Start of RECORD SET

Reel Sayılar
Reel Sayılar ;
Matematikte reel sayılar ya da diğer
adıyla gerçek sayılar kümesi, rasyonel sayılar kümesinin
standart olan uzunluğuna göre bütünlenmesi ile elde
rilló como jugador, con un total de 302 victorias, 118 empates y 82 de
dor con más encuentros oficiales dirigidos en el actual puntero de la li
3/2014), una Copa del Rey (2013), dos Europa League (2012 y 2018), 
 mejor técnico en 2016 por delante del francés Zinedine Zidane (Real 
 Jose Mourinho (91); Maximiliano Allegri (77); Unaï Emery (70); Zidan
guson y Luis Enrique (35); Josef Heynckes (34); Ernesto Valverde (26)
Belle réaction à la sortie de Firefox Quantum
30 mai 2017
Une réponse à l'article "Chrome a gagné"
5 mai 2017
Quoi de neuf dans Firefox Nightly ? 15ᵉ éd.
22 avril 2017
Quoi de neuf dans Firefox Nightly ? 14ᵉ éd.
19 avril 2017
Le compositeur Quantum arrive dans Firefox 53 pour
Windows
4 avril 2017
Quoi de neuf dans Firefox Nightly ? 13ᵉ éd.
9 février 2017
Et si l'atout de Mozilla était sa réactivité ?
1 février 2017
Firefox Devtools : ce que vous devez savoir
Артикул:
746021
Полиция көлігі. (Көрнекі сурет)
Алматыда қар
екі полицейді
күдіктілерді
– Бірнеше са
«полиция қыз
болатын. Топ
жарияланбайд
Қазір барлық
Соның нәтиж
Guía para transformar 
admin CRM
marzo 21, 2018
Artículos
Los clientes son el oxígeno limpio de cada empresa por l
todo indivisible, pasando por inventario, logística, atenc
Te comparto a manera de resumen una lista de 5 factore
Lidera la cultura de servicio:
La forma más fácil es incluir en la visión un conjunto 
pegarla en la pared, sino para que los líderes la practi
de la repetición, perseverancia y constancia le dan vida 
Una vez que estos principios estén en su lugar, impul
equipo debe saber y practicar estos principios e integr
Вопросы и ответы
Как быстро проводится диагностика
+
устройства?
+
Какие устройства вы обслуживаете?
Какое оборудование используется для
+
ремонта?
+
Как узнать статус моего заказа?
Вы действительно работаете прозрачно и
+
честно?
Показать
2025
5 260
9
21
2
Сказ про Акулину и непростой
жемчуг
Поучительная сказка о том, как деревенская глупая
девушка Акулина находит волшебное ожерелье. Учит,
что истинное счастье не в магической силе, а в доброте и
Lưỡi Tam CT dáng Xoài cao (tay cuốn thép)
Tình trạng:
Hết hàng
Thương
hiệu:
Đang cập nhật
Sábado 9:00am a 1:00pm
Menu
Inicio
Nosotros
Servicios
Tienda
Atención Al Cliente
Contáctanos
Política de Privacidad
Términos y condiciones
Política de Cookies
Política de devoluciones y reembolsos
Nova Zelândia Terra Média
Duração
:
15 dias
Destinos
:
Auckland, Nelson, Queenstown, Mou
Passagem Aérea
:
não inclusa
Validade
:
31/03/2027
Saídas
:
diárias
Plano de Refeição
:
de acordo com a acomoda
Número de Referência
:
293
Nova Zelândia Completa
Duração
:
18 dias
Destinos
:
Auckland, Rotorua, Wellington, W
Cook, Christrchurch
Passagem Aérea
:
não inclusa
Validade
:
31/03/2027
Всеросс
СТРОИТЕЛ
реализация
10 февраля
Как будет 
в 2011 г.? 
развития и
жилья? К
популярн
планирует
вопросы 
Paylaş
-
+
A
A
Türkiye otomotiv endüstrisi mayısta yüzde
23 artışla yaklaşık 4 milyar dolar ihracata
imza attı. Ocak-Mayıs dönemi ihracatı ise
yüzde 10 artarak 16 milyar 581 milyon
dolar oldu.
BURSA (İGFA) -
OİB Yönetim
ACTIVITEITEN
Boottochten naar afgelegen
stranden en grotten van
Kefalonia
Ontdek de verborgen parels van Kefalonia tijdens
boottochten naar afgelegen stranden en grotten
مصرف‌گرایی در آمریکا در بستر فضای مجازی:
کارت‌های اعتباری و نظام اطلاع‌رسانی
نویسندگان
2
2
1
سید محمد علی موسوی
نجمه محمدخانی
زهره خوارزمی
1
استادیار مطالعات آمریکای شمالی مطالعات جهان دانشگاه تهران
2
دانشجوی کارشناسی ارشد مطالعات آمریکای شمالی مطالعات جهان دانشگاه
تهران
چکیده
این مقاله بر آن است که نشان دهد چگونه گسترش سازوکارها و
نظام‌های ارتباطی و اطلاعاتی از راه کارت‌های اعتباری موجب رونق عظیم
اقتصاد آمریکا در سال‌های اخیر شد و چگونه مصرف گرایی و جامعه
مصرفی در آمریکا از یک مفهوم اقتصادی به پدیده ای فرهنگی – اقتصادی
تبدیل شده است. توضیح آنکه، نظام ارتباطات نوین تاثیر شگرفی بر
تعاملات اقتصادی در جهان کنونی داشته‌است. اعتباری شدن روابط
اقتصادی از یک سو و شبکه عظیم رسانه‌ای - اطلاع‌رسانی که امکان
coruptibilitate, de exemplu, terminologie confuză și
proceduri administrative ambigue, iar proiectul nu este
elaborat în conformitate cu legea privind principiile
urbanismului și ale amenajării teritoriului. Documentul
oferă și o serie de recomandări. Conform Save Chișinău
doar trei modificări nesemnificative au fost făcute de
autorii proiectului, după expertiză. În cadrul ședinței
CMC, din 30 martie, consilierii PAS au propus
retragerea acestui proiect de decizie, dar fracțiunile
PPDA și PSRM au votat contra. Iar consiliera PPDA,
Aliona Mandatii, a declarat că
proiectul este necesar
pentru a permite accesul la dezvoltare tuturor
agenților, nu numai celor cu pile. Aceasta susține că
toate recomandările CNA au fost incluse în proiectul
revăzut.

End of RECORD SET

▸ WHAT THIS TASK INVOLVES
Each record, exactly as written, is to be printed again.

▸ OUTPUT BELOW
Reel Sayılar
Reel Sayılar ;
Matematikte reel sayılar ya da diğer
adıyla gerçek sayılar kümesi, rasyonel sayılar kümesinin
standart olan uzunluğuna göre bütünlenmesi ile elde
rilló como jugador, con un total de 302 victorias, 118 empates y 82 de
dor con más encuentros oficiales dirigidos en el actual puntero de la li
3/2014), una Copa del Rey (2013), dos Europa League (2012 y 2018), 
 mejor técnico en 2016 por delante del francés Zinedine Zidane (Real 
 Jose Mourinho (91); Maximiliano Allegri (77); Unaï Emery (70); Zidan
guson y Luis Enrique (35); Josef Heynckes (34); Ernesto Valverde (26)
Belle réaction à la sortie de Firefox Quantum
30 mai 2017
Une réponse à l'article "Chrome a gagné"
5 mai 2017
Quoi de neuf dans Firefox Nightly ? 15ᵉ éd.
22 avril 2017
Quoi de neuf dans Firefox Nightly ? 14ᵉ éd.
19 avril 2017
Le compositeur Quantum arrive dans Firefox 53 pour
Windows
4 avril 2017
Quoi de neuf dans Firefox Nightly ? 13ᵉ éd.
9 février 2017
Et si l'atout de Mozilla était sa réactivité ?
1 février 2017
Firefox Devtools : ce que vous devez savoir
Артикул:
746021
Полиция көлігі. (Көрнекі сурет)
Алматыда қар
екі полицейді
күдіктілерді
– Бірнеше са
«полиция қыз
болатын. Топ
жарияланбайд
Қазір барлық
Соның нәтиж
Guía para transformar 
admin CRM
marzo 21, 2018
Artículos
Los clientes son el oxígeno limpio de cada empresa por l
todo indivisible, pasando por inventario, logística, atenc
Te comparto a manera de resumen una lista de 5 factore
Lidera la cultura de servicio:
La forma más fácil es incluir en la visión un conjunto 
pegarla en la pared, sino para que los líderes la practi
de la repetición, perseverancia y constancia le dan vida 
Una vez que estos principios estén en su lugar, impul
equipo debe saber y practicar estos principios e integr
Вопросы и ответы
Как быстро проводится диагностика
+
устройства?
+
Какие устройства вы обслуживаете?
Какое оборудование используется для
+
ремонта?
+
Как узнать статус моего заказа?
Вы действительно работаете прозрачно и
+
честно?
Показать
2025
5 260
9
21
2
Сказ про Акулину и непростой
жемчуг
Поучительная сказка о том, как деревенская глупая
девушка Акулина находит волшебное ожерелье. Учит,
что истинное счастье не в магической силе, а в доброте и
Lưỡi Tam CT dáng Xoài cao (tay cuốn thép)
Tình trạng:
Hết hàng
Thương
hiệu:
Đang cập nhật
Sábado 9:00am a 1:00pm
Menu
Inicio
Nosotros
Servicios
Tienda
Atención Al Cliente
Contáctanos
Política de Privacidad
Términos y condiciones
Política de Cookies
Política de devoluciones y reembolsos
Nova Zelândia Terra Média
Duração
:
15 dias
Destinos
:
Auckland, Nelson, Queenstown, Mou
Passagem Aérea
:
não inclusa
Validade
:
31/03/2027
Saídas
:
diárias
Plano de Refeição
:
de acordo com a acomoda
Número de Referência
:
293
Nova Zelândia Completa
Duração
:
18 dias
Destinos
:
Auckland, Rotorua, Wellington, W
Cook, Christrchurch
Passagem Aérea
:
não inclusa
Validade
:
31/03/2027
Всеросс
СТРОИТЕЛ
реализация
10 февраля
Как будет 
в 2011 г.? 
развития и
жилья? К
популярн
планирует
вопросы 
Paylaş
-
+
A
A
Türkiye otomotiv endüstrisi mayısta yüzde
23 artışla yaklaşık 4 milyar dolar ihracata
imza attı. Ocak-Mayıs dönemi ihracatı ise
yüzde 10 artarak 16 milyar 581 milyon
dolar oldu.
BURSA (İGFA) -
OİB Yönetim
ACTIVITEITEN
Boottochten naar afgelegen
stranden en grotten van
Kefalonia
Ontdek de verborgen parels van Kefalonia tijdens
boottochten naar afgelegen stranden en grotten
مصرف‌گرایی در آمریکا در بستر فضای مجازی:
کارت‌های اعتباری و نظام اطلاع‌رسانی
نویسندگان
2
2
1
سید محمد علی موسوی
نجمه محمدخانی
زهره خوارزمی
1
استادیار مطالعات آمریکای شمالی مطالعات جهان دانشگاه تهران
2
دانشجوی کارشناسی ارشد مطالعات آمریکای شمالی مطالعات جهان دانشگاه
تهران
چکیده
این مقاله بر آن است که نشان دهد چگونه گسترش سازوکارها و
نظام‌های ارتباطی و اطلاعاتی از راه کارت‌های اعتباری موجب رونق عظیم
اقتصاد آمریکا در سال‌های اخیر شد و چگونه مصرف گرایی و جامعه
مصرفی در آمریکا از یک مفهوم اقتصادی به پدیده ای فرهنگی – اقتصادی
تبدیل شده است. توضیح آنکه، نظام ارتباطات نوین تاثیر شگرفی بر
تعاملات اقتصادی در جهان کنونی داشته‌است. اعتباری شدن روابط
اقتصادی از یک سو و شبکه عظیم رسانه‌ای - اطلاع‌رسانی که امکان
coruptibilitate, de exemplu, terminologie confuză și
proceduri administrative ambigue, iar proiectul nu este
elaborat în conformitate cu legea privind principiile
urbanismului și ale amenajării teritoriului. Documentul
oferă și o serie de recomandări. Conform Save Chișinău
doar trei modificări nesemnificative au fost făcute de
autorii proiectului, după expertiză. În cadrul ședinței
CMC, din 30 martie, consilierii PAS au propus
retragerea acestui proiect de decizie, dar fracțiunile
PPDA și PSRM au votat contra. Iar consiliera PPDA,
Aliona Mandatii, a declarat că
proiectul este necesar
pentru a permite accesul la dezvoltare tuturor
agenților, nu numai celor cu pile. Aceasta susține că
toate recomandările CNA au fost incluse în proiectul
revăzut.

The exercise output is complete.